THINGS TO DO:
a: Answer these questions from the article on exam grading below, one per line:
(i) In which month were next year's National 5 exams cancelled?
(ii) What percentage of grades estimated at Higher in 2019 resulted in those grades?
(iii) Who is the chief executive of the SQA?
b: Transcribe word for word everything in the article on exam grading below from "This year, when" down to "43 per cent.".

The exams algorithm is dead, long live the teacher
As 2020 draws to a close, the dust is still a long way from settling on the qualifications chaos that ensued after the coronavirus pandemic took hold in March. The National 5 exams for next year were cancelled in October and, this week, the Scottish government announced the Higher and the Advanced Higher exams would also not be going ahead. The Welsh government has taken a similar decision - albeit somewhat earlier - saying it will be turning to teacher judgement rather than exams for its qualifications.
However, grade estimation is something that we are told teachers do badly - it is put forward as an argument for externally marked end-of-year exams. But is that accusation fair and, if so, what does Scotland need to do to ensure an A in Aberdeen is the same as an A in Annan or anywhere else, as education secretary John Swinney has promised?
This year, when the Scottish Qualifications Authority (SQA) was setting out its rationale for moderating teacher estimates - a moderation process that was, of course, ultimately thrown out - it said it had looked at how accurately teachers had predicted their pupils’ final awards in the previous year. It found that just 48 per cent of grades estimated at National 5 in 2019 had resulted in those grades. The equivalent figure for Higher was 44 per cent; at Advanced Higher, it was 43 per cent.
These findings prompted SQA chief executive Fiona Robertson to remark that “the accuracy of teacher estimates was below 50 per cent”, so the SQA “had a responsibility to consider the moderation of teacher estimates where appropriate”.

MATERIAL SUPPLIED:
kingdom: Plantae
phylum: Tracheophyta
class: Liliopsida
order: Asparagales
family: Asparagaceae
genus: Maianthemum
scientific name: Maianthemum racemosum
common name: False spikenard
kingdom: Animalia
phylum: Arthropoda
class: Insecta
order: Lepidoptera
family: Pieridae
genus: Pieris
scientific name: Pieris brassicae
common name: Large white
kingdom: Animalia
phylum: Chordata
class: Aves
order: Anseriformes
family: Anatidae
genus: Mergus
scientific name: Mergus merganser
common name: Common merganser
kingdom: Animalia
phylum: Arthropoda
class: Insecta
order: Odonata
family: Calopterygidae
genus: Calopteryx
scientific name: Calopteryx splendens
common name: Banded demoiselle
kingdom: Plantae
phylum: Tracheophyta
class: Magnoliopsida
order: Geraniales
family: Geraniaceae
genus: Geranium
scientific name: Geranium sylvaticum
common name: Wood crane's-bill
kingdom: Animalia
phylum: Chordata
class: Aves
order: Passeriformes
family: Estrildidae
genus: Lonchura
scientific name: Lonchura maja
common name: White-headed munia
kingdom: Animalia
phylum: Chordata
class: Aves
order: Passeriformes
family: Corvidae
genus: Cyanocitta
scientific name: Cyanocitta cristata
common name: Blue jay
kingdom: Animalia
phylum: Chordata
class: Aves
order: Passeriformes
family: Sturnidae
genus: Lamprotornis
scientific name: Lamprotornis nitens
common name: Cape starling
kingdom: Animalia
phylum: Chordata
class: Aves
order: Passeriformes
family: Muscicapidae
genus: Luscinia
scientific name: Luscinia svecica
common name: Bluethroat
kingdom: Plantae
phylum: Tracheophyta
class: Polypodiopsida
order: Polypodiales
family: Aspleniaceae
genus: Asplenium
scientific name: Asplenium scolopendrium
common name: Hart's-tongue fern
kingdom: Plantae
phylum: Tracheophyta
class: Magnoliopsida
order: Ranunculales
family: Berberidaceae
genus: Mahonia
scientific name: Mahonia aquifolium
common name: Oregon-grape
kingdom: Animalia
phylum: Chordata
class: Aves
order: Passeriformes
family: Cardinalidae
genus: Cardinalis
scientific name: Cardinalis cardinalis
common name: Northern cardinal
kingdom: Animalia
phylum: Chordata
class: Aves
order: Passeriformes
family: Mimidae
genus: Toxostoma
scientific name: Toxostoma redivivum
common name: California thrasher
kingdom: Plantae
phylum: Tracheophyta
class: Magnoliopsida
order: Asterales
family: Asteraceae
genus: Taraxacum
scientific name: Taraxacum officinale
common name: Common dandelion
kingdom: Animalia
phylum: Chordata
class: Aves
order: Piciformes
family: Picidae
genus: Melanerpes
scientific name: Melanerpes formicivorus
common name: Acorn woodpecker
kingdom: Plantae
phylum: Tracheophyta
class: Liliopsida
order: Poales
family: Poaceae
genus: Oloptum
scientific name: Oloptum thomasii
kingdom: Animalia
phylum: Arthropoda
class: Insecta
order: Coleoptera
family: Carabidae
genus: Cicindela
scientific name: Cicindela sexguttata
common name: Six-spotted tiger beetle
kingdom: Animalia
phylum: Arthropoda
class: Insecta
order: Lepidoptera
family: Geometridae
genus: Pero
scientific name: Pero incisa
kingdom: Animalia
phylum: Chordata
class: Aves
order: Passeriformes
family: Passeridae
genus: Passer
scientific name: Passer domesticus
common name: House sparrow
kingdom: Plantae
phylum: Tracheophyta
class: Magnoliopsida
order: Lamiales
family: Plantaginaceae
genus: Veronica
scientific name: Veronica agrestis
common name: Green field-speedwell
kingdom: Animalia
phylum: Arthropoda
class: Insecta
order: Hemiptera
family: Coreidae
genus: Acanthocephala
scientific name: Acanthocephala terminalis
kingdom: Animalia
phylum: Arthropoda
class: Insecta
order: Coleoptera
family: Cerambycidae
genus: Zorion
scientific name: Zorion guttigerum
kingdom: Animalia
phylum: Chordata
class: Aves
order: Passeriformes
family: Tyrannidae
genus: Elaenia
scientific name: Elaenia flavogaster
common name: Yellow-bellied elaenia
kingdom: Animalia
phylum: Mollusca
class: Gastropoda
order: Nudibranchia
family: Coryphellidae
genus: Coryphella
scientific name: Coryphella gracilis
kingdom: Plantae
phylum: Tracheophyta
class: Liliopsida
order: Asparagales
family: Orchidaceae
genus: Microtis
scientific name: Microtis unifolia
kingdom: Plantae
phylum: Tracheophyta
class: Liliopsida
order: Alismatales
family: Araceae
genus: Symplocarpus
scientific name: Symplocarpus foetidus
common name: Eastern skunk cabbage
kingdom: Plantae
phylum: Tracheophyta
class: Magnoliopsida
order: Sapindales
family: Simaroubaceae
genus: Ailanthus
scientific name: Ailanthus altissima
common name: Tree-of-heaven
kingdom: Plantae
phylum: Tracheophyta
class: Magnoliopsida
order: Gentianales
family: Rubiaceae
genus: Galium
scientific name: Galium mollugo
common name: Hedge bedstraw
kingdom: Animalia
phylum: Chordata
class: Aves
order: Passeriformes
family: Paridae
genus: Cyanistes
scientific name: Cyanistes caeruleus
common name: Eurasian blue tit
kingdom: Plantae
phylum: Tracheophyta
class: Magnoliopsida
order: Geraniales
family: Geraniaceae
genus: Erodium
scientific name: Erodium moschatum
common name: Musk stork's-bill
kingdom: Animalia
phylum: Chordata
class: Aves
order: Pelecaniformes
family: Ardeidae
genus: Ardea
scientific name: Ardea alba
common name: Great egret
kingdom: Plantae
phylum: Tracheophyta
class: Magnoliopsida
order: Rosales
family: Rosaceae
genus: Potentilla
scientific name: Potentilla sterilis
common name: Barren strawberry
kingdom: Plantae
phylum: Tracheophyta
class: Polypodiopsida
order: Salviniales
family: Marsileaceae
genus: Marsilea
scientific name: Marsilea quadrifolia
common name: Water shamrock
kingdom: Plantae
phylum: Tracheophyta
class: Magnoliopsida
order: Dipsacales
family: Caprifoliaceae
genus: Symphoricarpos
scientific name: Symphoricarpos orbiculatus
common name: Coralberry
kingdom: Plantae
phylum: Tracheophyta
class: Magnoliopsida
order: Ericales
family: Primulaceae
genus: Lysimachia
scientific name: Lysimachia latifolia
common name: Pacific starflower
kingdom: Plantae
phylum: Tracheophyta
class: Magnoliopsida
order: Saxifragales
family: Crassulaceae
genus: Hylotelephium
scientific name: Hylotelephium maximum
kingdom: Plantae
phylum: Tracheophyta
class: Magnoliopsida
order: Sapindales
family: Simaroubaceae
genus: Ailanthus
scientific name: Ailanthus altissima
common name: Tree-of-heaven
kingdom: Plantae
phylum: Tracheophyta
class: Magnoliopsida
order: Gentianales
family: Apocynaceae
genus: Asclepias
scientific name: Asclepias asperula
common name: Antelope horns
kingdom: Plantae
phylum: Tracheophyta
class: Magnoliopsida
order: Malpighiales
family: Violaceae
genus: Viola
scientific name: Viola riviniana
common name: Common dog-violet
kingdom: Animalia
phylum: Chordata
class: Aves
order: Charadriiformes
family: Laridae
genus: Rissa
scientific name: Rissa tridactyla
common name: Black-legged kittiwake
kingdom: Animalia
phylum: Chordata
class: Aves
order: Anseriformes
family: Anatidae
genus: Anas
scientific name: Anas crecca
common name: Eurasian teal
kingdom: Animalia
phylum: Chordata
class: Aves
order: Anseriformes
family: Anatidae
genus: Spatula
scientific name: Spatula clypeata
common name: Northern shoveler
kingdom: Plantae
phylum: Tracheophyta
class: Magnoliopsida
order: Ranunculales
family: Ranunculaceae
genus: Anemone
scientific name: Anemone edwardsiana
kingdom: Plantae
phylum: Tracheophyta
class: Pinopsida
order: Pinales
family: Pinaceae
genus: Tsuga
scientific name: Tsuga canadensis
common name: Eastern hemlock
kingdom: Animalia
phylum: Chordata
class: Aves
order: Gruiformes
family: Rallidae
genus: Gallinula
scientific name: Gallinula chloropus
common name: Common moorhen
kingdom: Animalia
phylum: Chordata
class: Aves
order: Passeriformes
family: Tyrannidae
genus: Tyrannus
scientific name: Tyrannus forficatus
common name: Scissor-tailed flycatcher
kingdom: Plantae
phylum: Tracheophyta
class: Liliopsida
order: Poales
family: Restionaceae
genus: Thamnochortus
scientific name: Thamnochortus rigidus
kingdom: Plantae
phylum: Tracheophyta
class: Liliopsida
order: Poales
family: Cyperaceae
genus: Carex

RESULTS OF THE TASKS:
a:
(i) October
(ii) 44 per cent
(iii) Fiona Robertson

b:
This year, when the Scottish Qualifications Authority (SQA) was setting out its rationale for moderating teacher estimates - a moderation process that was, of course, ultimately thrown out - it said it had looked at how accurately teachers had predicted their pupils’ final awards in the previous year. It found that just 48 per cent of grades estimated at National 5 in 2019 had resulted in those grades. The equivalent figure for Higher was 44 per cent; at Advanced Higher, it was 43 per cent.